Davalı kiracının, tacir olduğunun anlaşılması halinde ise belirtildiği üzere cezai şart koşulu geçerli olacaktır. Dava dilekçesinde, davalı kiracının, kira sözleşmesinin 3. maddesinin 1,2 ve 4. fıkraları, 4/4.maddesi, 5/2. maddesi, 6/2. maddesine aykırı davrandığını ve kiralananda kullanılan elektrik ve su bedellerini ödemediğini beyanla cezai şart alacağı isteminde bulunmuştur. Mahkemece, davalının kiracının iddia edilen hangi eylemi ile ilgili sözleşme hükmünü ihlal ettiği, akde aykırılık olarak kabul edilen hususların nelerden ibaret olduğuna ilişkin herhangi bir değerlendirme yapılmadan, gerekçe belirtmeden cezai şart isteminin kabulüne karar verilmiştir. Bu bakımdan ortada denetlenebilecek gerekçeli bir karar olmadığına göre mahkemece yapılacak iş; Anayasanın 141/3. maddesi ve ona koşut bir düzenleme içeren 6100 sayılı …nun 297. ve 27.maddeleri de gözetilerek gerekçelerini açıkça kaleme aldığı anlaşılabilir ve denetlenebilir nitelikte bir hüküm kurmak olmalıdır.
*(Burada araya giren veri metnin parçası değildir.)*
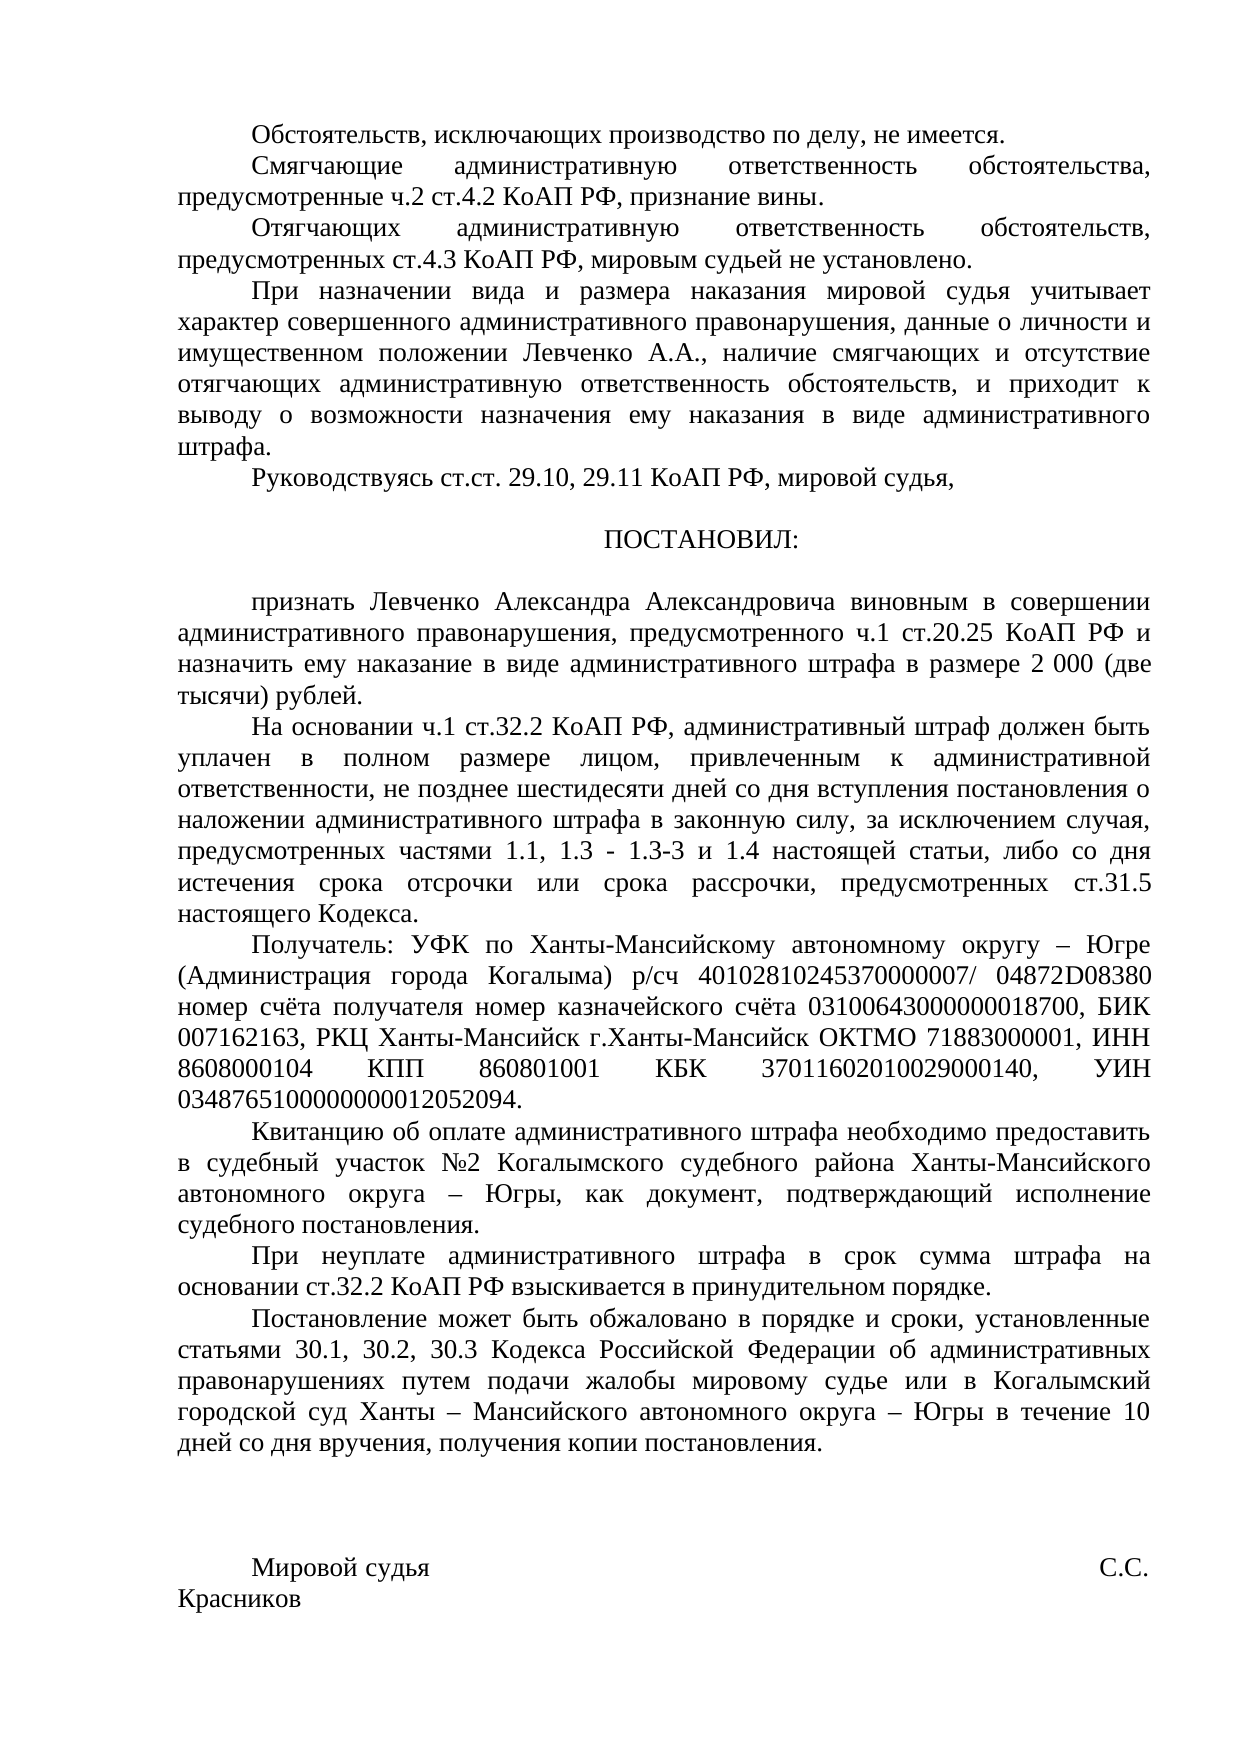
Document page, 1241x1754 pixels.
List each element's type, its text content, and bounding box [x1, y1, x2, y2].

text Получатель: УФК по Ханты-Мансийскому автономному округу – Югре (Администрация города Когалыма) р/сч 40102810245370000007/ 04872D08380 номер счёта получателя номер казначейского счёта 03100643000000018700, БИК 007162163, РКЦ Ханты-Мансийск г.Ханты-Мансийск ОКТМО 71883000001, ИНН 8608000104 КПП 860801001 КБК 37011602010029000140, УИН 0348765100000000012052094. [177, 928, 1152, 1115]
text Постановление может быть обжаловано в порядке и сроки, установленные статьями 30.1, 30.2, 30.3 Кодекса Российской Федерации об административных правонарушениях путем подачи жалобы мировому судье или в Когалымский городской суд Ханты – Мансийского автономного округа – Югры в течение 10 дней со дня вручения, получения копии постановления. [177, 1302, 1152, 1457]
text Квитанцию об оплате административного штрафа необходимо предоставить в судебный участок №2 Когалымского судебного района Ханты-Мансийского автономного округа – Югры, как документ, подтверждающий исполнение судебного постановления. [177, 1115, 1152, 1239]
text Отягчающих административную ответственность обстоятельств, предусмотренных ст.4.3 КоАП РФ, мировым судьей не установлено. [177, 212, 1152, 274]
text Руководствуясь ст.ст. 29.10, 29.11 КоАП РФ, мировой судья, [177, 461, 1152, 492]
text Обстоятельств, исключающих производство по делу, не имеется. [177, 118, 1152, 149]
text На основании ч.1 ст.32.2 КоАП РФ, административный штраф должен быть уплачен в полном размере лицом, привлеченным к административной ответственности, не позднее шестидесяти дней со дня вступления постановления о наложении административного штрафа в законную силу, за исключением случая, предусмотренных частями 1.1, 1.3 - 1.3-3 и 1.4 настоящей статьи, либо со дня истечения срока отсрочки или срока рассрочки, предусмотренных ст.31.5 настоящего Кодекса. [177, 710, 1152, 928]
text При неуплате административного штрафа в срок сумма штрафа на основании ст.32.2 КоАП РФ взыскивается в принудительном порядке. [177, 1239, 1152, 1302]
text Мировой судья С.С. Красников [177, 1551, 1152, 1613]
text ПОСТАНОВИЛ: [177, 523, 1152, 554]
text Смягчающие административную ответственность обстоятельства, предусмотренные ч.2 ст.4.2 КоАП РФ, признание вины. [177, 149, 1152, 212]
text признать Левченко Александра Александровича виновным в совершении административного правонарушения, предусмотренного ч.1 ст.20.25 КоАП РФ и назначить ему наказание в виде административного штрафа в размере 2 000 (две тысячи) рублей. [177, 585, 1152, 710]
text При назначении вида и размера наказания мировой судья учитывает характер совершенного административного правонарушения, данные о личности и имущественном положении Левченко А.А., наличие смягчающих и отсутствие отягчающих административную ответственность обстоятельств, и приходит к выводу о возможности назначения ему наказания в виде административного штрафа. [177, 274, 1152, 461]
Açıklanan yasal düzenlemeler ve ilkeler dikkate alınmadan yazılı şekilde hüküm kurulmuş bulunması usul ve kanuna aykırıdır.
3-Birleşen davaya dayanak yapılan, icra takibine konu 30/06/2013 tarihli, 3.524,03 TL bedelli ve 31/08/2013 tarihli, 228,96 TL bedelli iki adet fatura alacağına borçlu kiracı tarafından itiraz edilmiştir. Mahkemece, faturaların 26/07/2013 tarihli ihtarname ekinde davalılara tebliğ edildiği ve kesinleştiği gerekçesiyle davanın kabulune karar verilmiş ise de 26/07/2013 tarihli ihtarname ekinde sadece 30/06/2013 tarihli fatura tebliğ edilmiştir. 31/08/2013 tarihli faturananın davalılara tebliğine ilişkin bir belge dosyaya sunulmamıştır. Öte yandan takibe konu faturaların davalının ticari defterlerinde yer almadığı yapılan bilirkişi incelemesi sonucunda belirlenmiştir. TTK’nun 21/2. maddesinde “Bir fatura alan kişi aldığı tarihten itibaren sekiz gün içinde, faturanın içeriği hakkında bir itirazda bulunmamışsa bu içeriği kabul etmiş sayılır. ” düzenlemesi yer almaktadır. Bunun sonucu olarak sekiz günlük süre içinde itiraz edildiği taktirde, fatura içeriğinin sözleşmeye uygun olduğunu ispat yükü faturayı veren tarafa ait iken, sekiz günlük sürede itiraz edilmemesi halinde, fatura içeriğinin sözleşmeye uygun olmadığını ispat yükü faturayı alan tarafa ait olur. Faturaların tebliğ edildiğinin ve 8 günlük itiraz süresi içerisinde itiraza uğramadığının tespiti halinde, fatura içeriklerini taraflar arasındaki hukuki ilişkiye uygun olduğunun davacı tarafça kanıtlanmış olduğunun kabulü gerekli olup; bunun aksinin yani faturaların içeriğinin sözleşmeye uygun olmadığının kanıt yükünün bu kez davalıya geçtiği kabul edilmelidir. Faturaların tebliğ edildiğinin davacı tarafça kanıtlanamaması ya da kanıtlanıp da iade edildiğinin davalı tarafça kanıtlanması halinde davalı tarafça davacının hizmet vermediği savunulduğuna göre, faturaya konu hizmetin verildiğinin davacı tarafça kanıtlanması gerekeceği gözetilmelidir. Bu durumda yukarıda 2. bentte açıklandığı üzere öncelikle davalının tacir olup olmadığının belirlenmesi ve sonucuna göre takibe konu faturalar yönünden değerlendirme yapılması gerekirken eksik inceleme ile yazılı şekilde karar verilmesi doğru görülmemiş, hükmün bozulması gerekmiştir.
…/….
-4-

SONUÇ:Yukarıda 1 ve 2 nolu bentlerde açıklanan nedenlerle asıl davada verilen hükmün, 3. bentte açıklanan nedenlerle birleşen davada verilen hükmün 6100 sayılı …ya 6217 Sayılı Kanunla eklenen geçici 3.madde hükmü gözetilerek HUMK.nın 428.maddesi uyarınca davalılar yararına BOZULMASINA, peşin alınan temyiz harcının istek halinde temyiz edene iadesine, 6100 sayılı HMK’nun geçici madde 3 atfıyla 1086 sayılı HUMK.nun 440.maddesi gereğince kararın tebliğinden itibaren 15 günlük süre içerisinde karar düzeltme yolu açık olmak üzere, 18.04.2017 tarihinde oybirliğiyle karar verildi.